Abundant fossil fuel has allowed us to remove ourselves from nature, to be protected from inclement weather, live untouched by natural limitations of resources such as food and water and take charge over other, or most, living creatures whether it's hunting wild game or raising livestock for meat production. We are here and nature is there. What happens in nature, to many, simply doesn't happen to them.

But once we have established, and accepted, that as a problem, many now start to look for a solution. A lot of people would say that Dennis' and my way of living is part of the answer. Homesteading, a self sufficient, organic food production, solar power, simplicity. But in all reality, any individual's actions only matters so much – even someone with a considerably bigger carbon footprint who — for example — drives his or her car to work every day, live in a conventional house with an oil furnace and several appliances and follows a pretty typical western consumer pattern would still, in the greater scheme of things, only be responsible for a fraction of the problem. Hence, up against China, the tar sand extraction, dysfunctional global summits and the endless cry for economic growth, changing that lifestyle would only contribute to a fraction of the solution.

The life Dennis and I pursue as homesteaders is the result of our concept for what a sound and healthy life in this world looks like. I walk through life on a path blazed by ethics and values based on my respect for all life and on a long term sustainable approach where I wish to leave this world a better place than when I came. Every day I'm faced with a number of choices and decisions that I make based on what will best keep me on my path and allow me to navigate through life with intention and focus on those values. Every day I choose how to spend my time, how to interact with the people and the place around me, I choose where to get my food from, how to make my money and what I do with it, if we really need the purchase we consider or if we could make it ourselves. Often I have to decide whether to ride my bike or take the car doing errands around the island and if, on a day off, we should go for an outing that involves a drive or stay closer to home.

Some days I feel like I did pretty good, that I thought things over and didn't rush and take a short cut by — for example — throwing industrially produced grain to our pigs instead of going to our neighbor to gather wind blown apples. Other days I don't do as good, I get impatient and hop in the car to get the stuff from the hardware store just so we can keep doing what we're doing but rarely at the end of the day do I feel that I gained much in the greater context by that little bit of time saved. But when it's all said and done and I lay my head to rest at night, I think that this is as close to saving the planet as I'll come. To form a set of principals for my life, to let that be my path and to follow that path to the best of my ability, one day, one decision, one question at the time.

So I don't look at China or the tar sand or the global politics when I think about saving the planet. With all due respect for those who fight the cause on that level, it is not where my heart and mind are.

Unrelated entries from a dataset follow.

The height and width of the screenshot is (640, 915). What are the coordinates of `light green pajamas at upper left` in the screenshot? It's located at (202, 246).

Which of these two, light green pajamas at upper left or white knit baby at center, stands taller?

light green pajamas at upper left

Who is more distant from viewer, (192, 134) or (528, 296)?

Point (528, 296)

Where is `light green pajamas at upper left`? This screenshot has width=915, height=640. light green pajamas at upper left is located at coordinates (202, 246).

My greatest influence is over my own life and to stay as close and clear to my values as possible. To share this lifestyle is a social responsibility, through the Hostel and by going out in the public to say that you too can find a path to follow. And in that message lies that it's okay to do something, even if it's not on the level Dennis and I are doing it. I often find myself telling people “every tomato plant counts” as a way of saying that if your life only has room for one tomato plant, go out and plant it. All the small things and the good heartened attempts that brings us closer to nature count. If one tomato plant will keep someone on their blazed path, I believe it will make a difference. It might not be highly visible in the context of global warming and increased carbon dioxide but it matters if it means we can go to bed at night thinking, and truly believing, that we did our best.